THE INPUT -
━━━

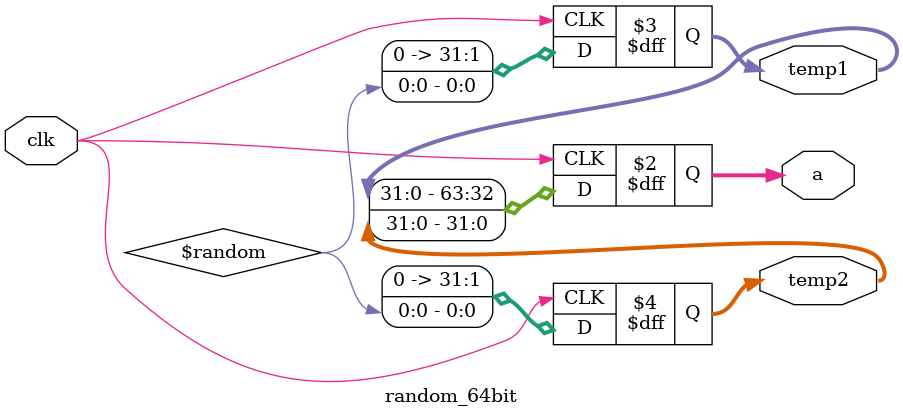
<source format=v>
module random_64bit (
				input clk,
				output reg [63:0] a,
				output reg [31:0] temp1,temp2);
//parameter underflow=7'd33, overflow=7'd66;
				
always@(posedge clk)
begin
	temp1<= $random;
	temp2<= $random;
	a<= {temp1,temp2};
	
end
endmodule
</source>
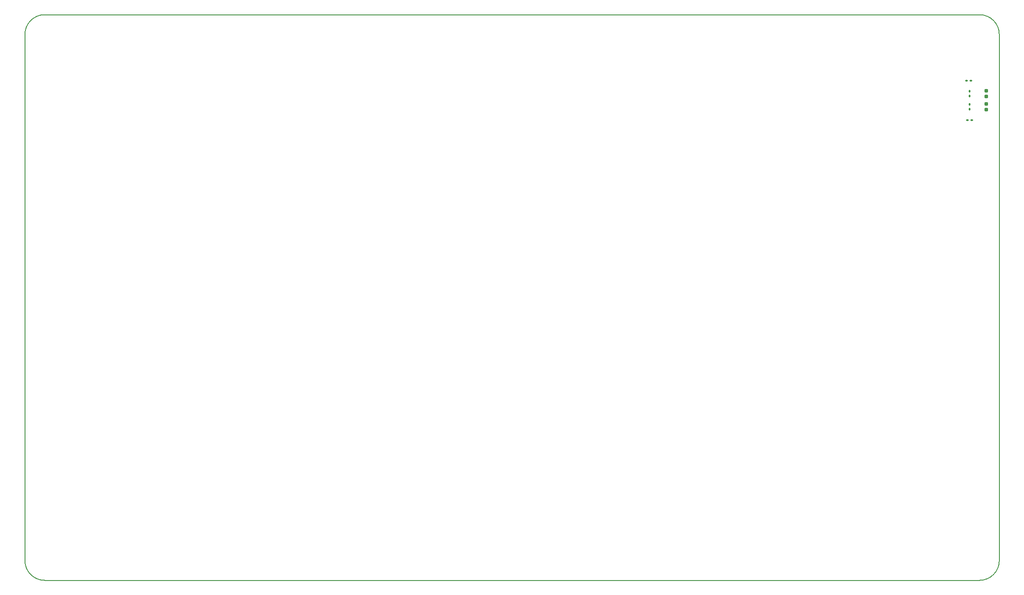
<source format=gbr>
G04 #@! TF.GenerationSoftware,KiCad,Pcbnew,(6.0.1)*
G04 #@! TF.CreationDate,2022-02-23T16:18:42+00:00*
G04 #@! TF.ProjectId,Keyboard Right Hand Side,4b657962-6f61-4726-9420-526967687420,rev?*
G04 #@! TF.SameCoordinates,Original*
G04 #@! TF.FileFunction,Paste,Top*
G04 #@! TF.FilePolarity,Positive*
%FSLAX46Y46*%
G04 Gerber Fmt 4.6, Leading zero omitted, Abs format (unit mm)*
G04 Created by KiCad (PCBNEW (6.0.1)) date 2022-02-23 16:18:42*
%MOMM*%
%LPD*%
G01*
G04 APERTURE LIST*
G04 Aperture macros list*
%AMRoundRect*
0 Rectangle with rounded corners*
0 $1 Rounding radius*
0 $2 $3 $4 $5 $6 $7 $8 $9 X,Y pos of 4 corners*
0 Add a 4 corners polygon primitive as box body*
4,1,4,$2,$3,$4,$5,$6,$7,$8,$9,$2,$3,0*
0 Add four circle primitives for the rounded corners*
1,1,$1+$1,$2,$3*
1,1,$1+$1,$4,$5*
1,1,$1+$1,$6,$7*
1,1,$1+$1,$8,$9*
0 Add four rect primitives between the rounded corners*
20,1,$1+$1,$2,$3,$4,$5,0*
20,1,$1+$1,$4,$5,$6,$7,0*
20,1,$1+$1,$6,$7,$8,$9,0*
20,1,$1+$1,$8,$9,$2,$3,0*%
G04 Aperture macros list end*
G04 #@! TA.AperFunction,Profile*
%ADD10C,0.200000*%
G04 #@! TD*
%ADD11RoundRect,0.090000X0.139000X0.090000X-0.139000X0.090000X-0.139000X-0.090000X0.139000X-0.090000X0*%
%ADD12RoundRect,0.155000X-0.155000X0.212500X-0.155000X-0.212500X0.155000X-0.212500X0.155000X0.212500X0*%
%ADD13RoundRect,0.090000X-0.090000X0.139000X-0.090000X-0.139000X0.090000X-0.139000X0.090000X0.139000X0*%
%ADD14RoundRect,0.090000X0.090000X-0.139000X0.090000X0.139000X-0.090000X0.139000X-0.090000X-0.139000X0*%
G04 APERTURE END LIST*
D10*
X264793323Y-41276677D02*
G75*
G03*
X260983323Y-37466677I-3809999J1D01*
G01*
X260983323Y-146683323D02*
G75*
G03*
X264793323Y-142873323I1J3809999D01*
G01*
X80646677Y-37466677D02*
X260983323Y-37466677D01*
X76836677Y-142873323D02*
X76836677Y-41276677D01*
X260983323Y-146683323D02*
X80646677Y-146683323D01*
X80646677Y-37466677D02*
G75*
G03*
X76836677Y-41276677I-1J-3809999D01*
G01*
X76836677Y-142873323D02*
G75*
G03*
X80646677Y-146683323I3809999J-1D01*
G01*
X264793323Y-41276677D02*
X264793323Y-142873323D01*
D11*
X259310000Y-50165000D03*
X258445000Y-50165000D03*
D12*
X262255000Y-52137500D03*
X262255000Y-53272500D03*
D13*
X259080000Y-54812500D03*
X259080000Y-55677500D03*
D11*
X259512500Y-57785000D03*
X258647500Y-57785000D03*
D12*
X262255000Y-54677500D03*
X262255000Y-55812500D03*
D14*
X259080000Y-53137500D03*
X259080000Y-52272500D03*
M02*

</source>
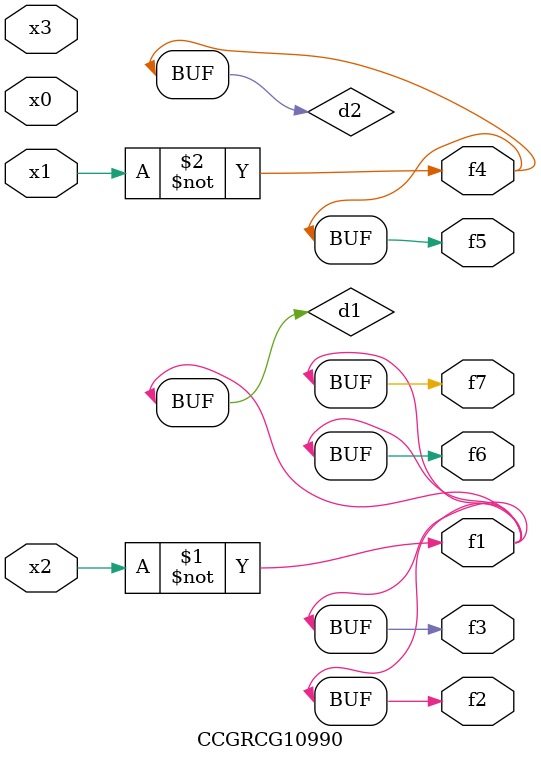
<source format=v>
module CCGRCG10990(
	input x0, x1, x2, x3,
	output f1, f2, f3, f4, f5, f6, f7
);

	wire d1, d2;

	xnor (d1, x2);
	not (d2, x1);
	assign f1 = d1;
	assign f2 = d1;
	assign f3 = d1;
	assign f4 = d2;
	assign f5 = d2;
	assign f6 = d1;
	assign f7 = d1;
endmodule

</source>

━━━

PROBLEM TO SOLVE - Once the line containing "G04 #@! TF.GenerationSoftware,KiCad,Pcbnew,(6.0.1)*" has been located, transcribe exactly and only every line from the first line of the entries through it, excluding pictures.

SOLUTION TO THIS PROBLEM -
<source format=v>
module random_64bit (
				input clk,
				output reg [63:0] a,
				output reg [31:0] temp1,temp2);
//parameter underflow=7'd33, overflow=7'd66;
				
always@(posedge clk)
begin
	temp1<= $random;
	temp2<= $random;
	a<= {temp1,temp2};
	
end
endmodule
</source>
<source format=gbr>
G04 #@! TF.GenerationSoftware,KiCad,Pcbnew,(6.0.1)*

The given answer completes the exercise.